== GIVEN DATA ==

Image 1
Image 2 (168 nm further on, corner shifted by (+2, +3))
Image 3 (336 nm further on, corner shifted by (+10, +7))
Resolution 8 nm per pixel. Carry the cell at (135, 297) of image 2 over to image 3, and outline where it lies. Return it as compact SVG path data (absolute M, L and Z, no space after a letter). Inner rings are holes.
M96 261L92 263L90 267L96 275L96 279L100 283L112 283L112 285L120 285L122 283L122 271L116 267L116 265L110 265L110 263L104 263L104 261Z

===
== GIVEN DATA ==

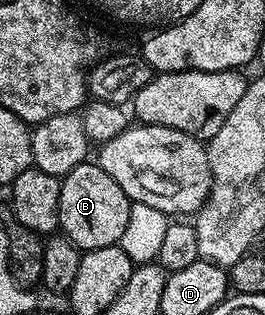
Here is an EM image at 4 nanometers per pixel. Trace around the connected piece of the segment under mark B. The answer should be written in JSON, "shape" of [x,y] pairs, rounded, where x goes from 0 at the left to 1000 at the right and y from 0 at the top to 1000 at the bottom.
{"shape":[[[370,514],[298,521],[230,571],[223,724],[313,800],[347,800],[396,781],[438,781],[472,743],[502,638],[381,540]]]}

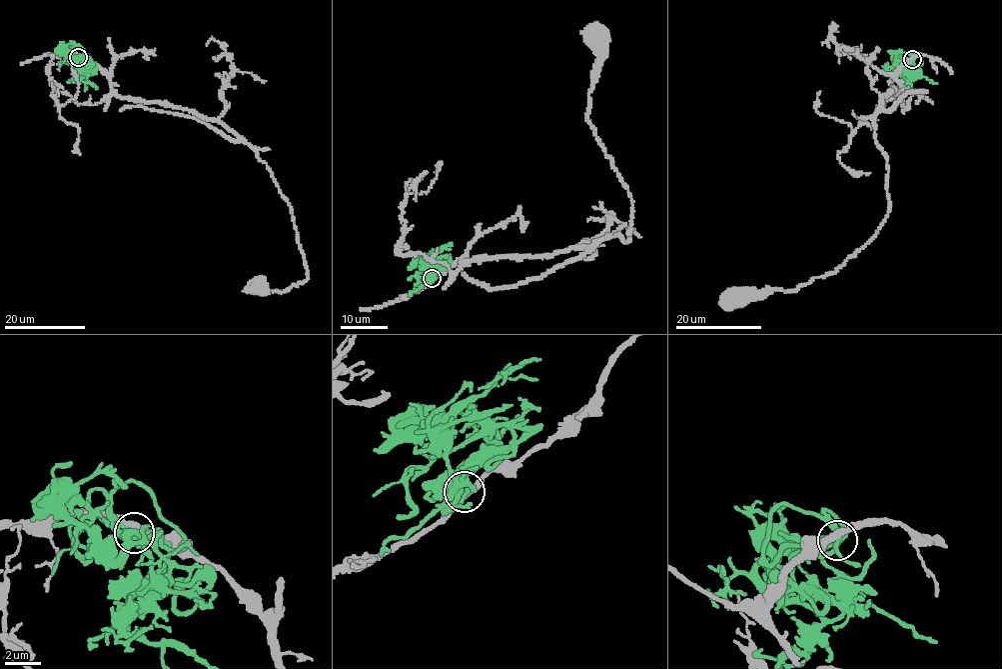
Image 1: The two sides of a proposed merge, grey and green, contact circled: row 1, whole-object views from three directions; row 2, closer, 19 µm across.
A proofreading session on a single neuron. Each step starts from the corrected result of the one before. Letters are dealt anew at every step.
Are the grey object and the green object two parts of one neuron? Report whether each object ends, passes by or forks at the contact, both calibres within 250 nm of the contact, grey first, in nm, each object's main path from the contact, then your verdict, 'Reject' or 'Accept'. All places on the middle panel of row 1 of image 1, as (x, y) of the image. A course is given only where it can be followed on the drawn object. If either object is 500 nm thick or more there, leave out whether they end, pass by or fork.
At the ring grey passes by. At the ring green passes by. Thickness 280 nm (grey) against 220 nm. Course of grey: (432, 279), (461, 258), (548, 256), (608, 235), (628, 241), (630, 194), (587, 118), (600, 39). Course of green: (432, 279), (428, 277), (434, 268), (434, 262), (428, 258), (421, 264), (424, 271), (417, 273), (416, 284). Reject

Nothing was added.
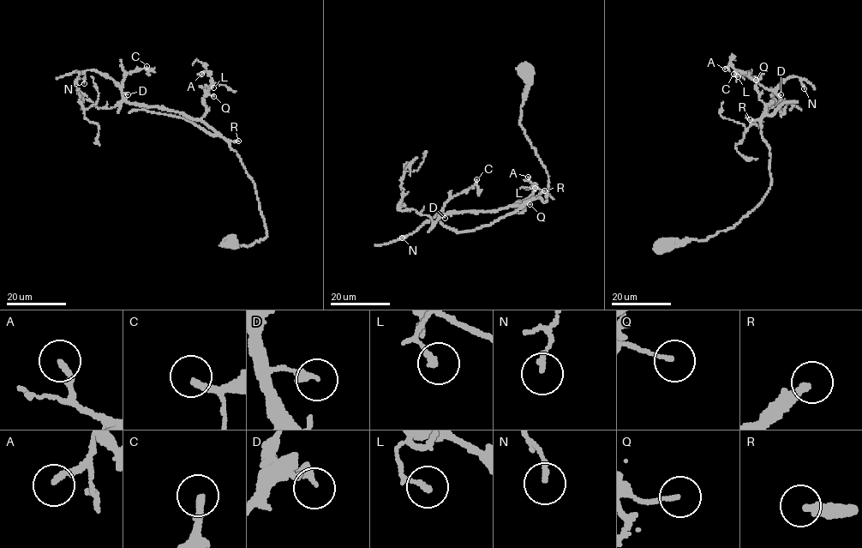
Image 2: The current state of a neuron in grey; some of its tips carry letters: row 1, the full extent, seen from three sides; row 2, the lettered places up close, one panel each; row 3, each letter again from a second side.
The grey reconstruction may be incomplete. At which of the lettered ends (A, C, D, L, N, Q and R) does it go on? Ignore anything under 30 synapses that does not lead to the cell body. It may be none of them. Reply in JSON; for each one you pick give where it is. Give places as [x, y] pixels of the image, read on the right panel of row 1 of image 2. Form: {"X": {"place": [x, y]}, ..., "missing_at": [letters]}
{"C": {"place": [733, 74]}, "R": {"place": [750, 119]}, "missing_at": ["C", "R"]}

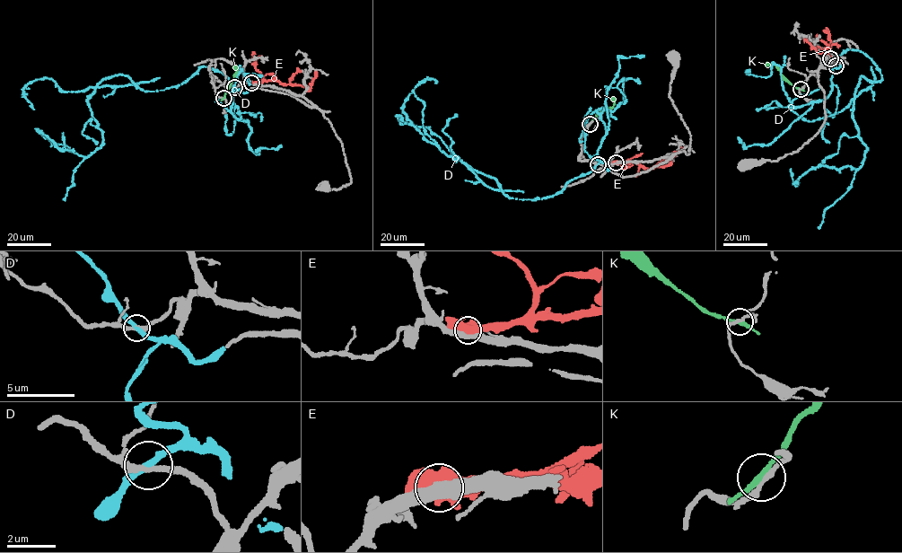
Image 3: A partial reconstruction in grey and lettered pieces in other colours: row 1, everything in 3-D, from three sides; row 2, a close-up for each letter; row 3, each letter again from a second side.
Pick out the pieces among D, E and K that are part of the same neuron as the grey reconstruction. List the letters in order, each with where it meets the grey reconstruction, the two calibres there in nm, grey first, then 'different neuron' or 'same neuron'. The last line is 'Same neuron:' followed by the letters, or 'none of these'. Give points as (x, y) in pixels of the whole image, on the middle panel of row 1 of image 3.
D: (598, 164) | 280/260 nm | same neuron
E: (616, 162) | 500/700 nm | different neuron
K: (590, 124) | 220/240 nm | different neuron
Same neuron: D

===
== GIVEN DATA ==

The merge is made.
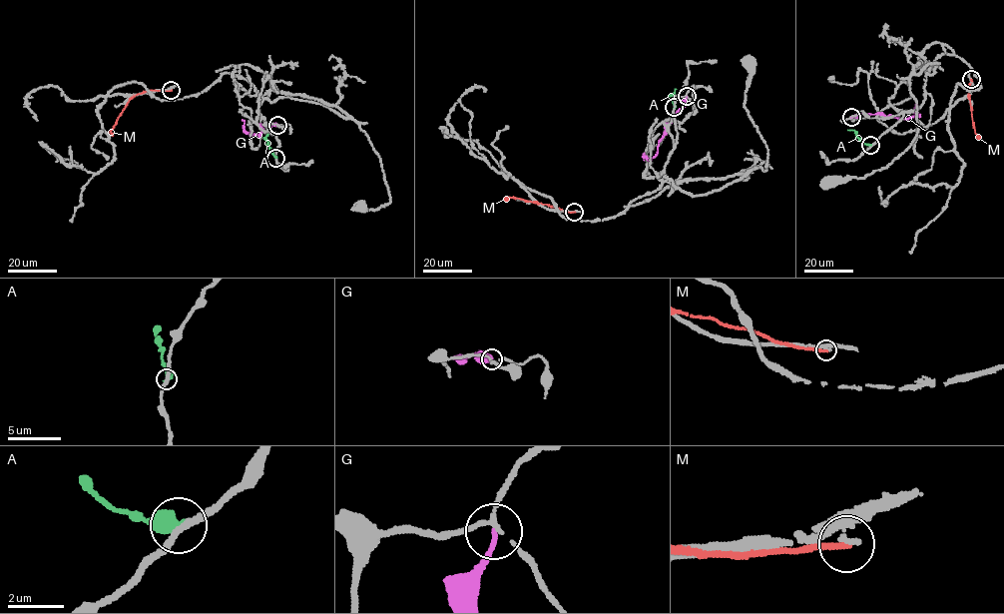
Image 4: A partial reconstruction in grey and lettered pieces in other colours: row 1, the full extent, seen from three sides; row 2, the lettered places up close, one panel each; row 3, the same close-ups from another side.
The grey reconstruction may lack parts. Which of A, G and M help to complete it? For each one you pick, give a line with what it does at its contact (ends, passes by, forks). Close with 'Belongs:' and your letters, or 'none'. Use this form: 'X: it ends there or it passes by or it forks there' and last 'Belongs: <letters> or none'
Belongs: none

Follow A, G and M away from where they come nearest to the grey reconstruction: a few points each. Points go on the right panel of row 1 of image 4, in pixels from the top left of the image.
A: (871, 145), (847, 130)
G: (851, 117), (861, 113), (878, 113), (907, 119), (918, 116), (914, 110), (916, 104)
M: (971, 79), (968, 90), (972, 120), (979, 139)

===

# EXERCISE DESCRIPTION
Only one stretch of the entries above is needed: the lines from the one containing "Here is an EM" through the one containing "Image 1: The". Copy it exactly, without the pictures.

# RESPONSE TO THE EXERCISE
Here is an EM image at 4 nanometers per pixel. Trace around the connected piece of the segment under mark B. The answer should be written in JSON, "shape" of [x,y] pairs, rounded, where x goes from 0 at the left to 1000 at the right and y from 0 at the top to 1000 at the bottom.
{"shape":[[[370,514],[298,521],[230,571],[223,724],[313,800],[347,800],[396,781],[438,781],[472,743],[502,638],[381,540]]]}

Image 1: The two sides of a proposed merge, grey and green, contact circled: row 1, whole-object views from three directions; row 2, closer, 19 µm across.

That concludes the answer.